## start Given passage

Memorandum by the Department of the Environment,
Transport and the Regions
(I) INTRODUCTION
1. This evidence should be read in conjunction
with the Explanatory Memorandum submitted to the Scrutiny Committees
by the Department of the Environment, Transport and the Regions
on 8 September 1997.
2. Articles 85 and 86 of the EC Treaty set out
the Community's rules on competition. Existing Regulations (3975/87
and 3976/87 (as amended)) apply these rules to intra-EC/EEA air
services, entirely between or within Member States. They do not
apply to extra-EEA air services. The Commission has now proposed
two Regulations which would in effect extend the scope of the
existing Regulations to cover extra-EEA air services.
3. Until Regulations applying the rules to extra-EEA
air services are adopted, both Member States (under Article 88)
and the Commission (under Article 89) have powers to investigate
the competition aspects of extra-EEA air services. However, only
Member States have powers to grant exemptions from the competition
rules set out in Article 85. If the proposed Regulations were
adopted, the Commission would have the sole right to investigate
and to grant exemptions in future cases under EC competition law.
(II) HISTORICAL
BACKGROUND
4. Historically, the provision of air services
to third countries has been negotiated on a country-to-country
basis. This system of bilateral agreements continues to govern
much of international aviation, but aviation services within the
European Community are a major exception. With the adoption of
the so-called "First Package" of liberalisation measures
in 1987, the Community began to move towards establishing a single
aviation market. At the same time, the existing Regulations were
adopted, to provide common competition rules for the services
covered by the new liberalising measures, i.e., air services between
Member States. When the single market was completed with the adoption
of the "Third Package" in 1992, which opened up domestic
air services within individual Member States ("cabotage")
to all Community carriers, the Regulations were amended to extend
the scope of the common competition rules to those services too.
There has therefore always been a parallel between the scope of
the Community's aviation rules and the scope of the Regulations
applying the competition provisions of the Treaty to the air transport
sector.
5. It should be noted that the Commission presented
proposals in both 1981 and 1989 which would have brought services
to third countries within the scope of procedures for applying
the competition rules, but on both occasions, Council declined
to give its support.

## end Given passage

__Task requirements__
1. Could you rewrite the paragraph of the memorandum beginning "Until Regulations applying the rules" more briefly, keeping its main facts?
2. How many lines of the records contain the word "Example", counting case? Give only the number.
The memorandum has no connection to the records.

## start Data for this exercise

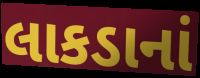
લાકડાનાં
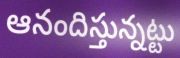
ఆనందిస్తున్నట్టు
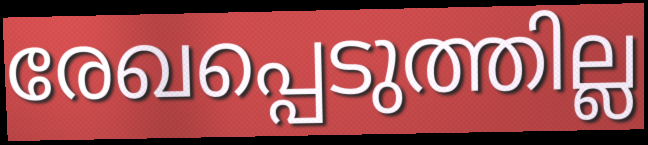
രേഖപ്പെടുത്തില്ല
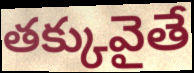
తక్కువైతే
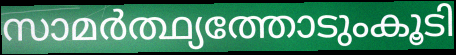
സാമർത്ഥ്യത്തോടുംകൂടി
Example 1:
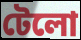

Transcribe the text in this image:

টেলো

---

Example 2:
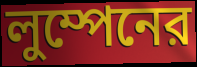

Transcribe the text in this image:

লুম্পেনের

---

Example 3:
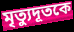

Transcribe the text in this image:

মৃত্যুদূতকে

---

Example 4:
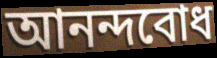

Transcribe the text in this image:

## end Data for this exercise

__Worked solutions__
1. Until Regulations covering extra-EEA air services are adopted, Member States (under Article 88) and the Commission (under Article 89) can both investigate the competition aspects of those services. Only Member States can grant exemptions from the Article 85 competition rules. If the proposed Regulations were adopted, the Commission alone would investigate and grant exemptions in future cases under EC competition law.

2. 4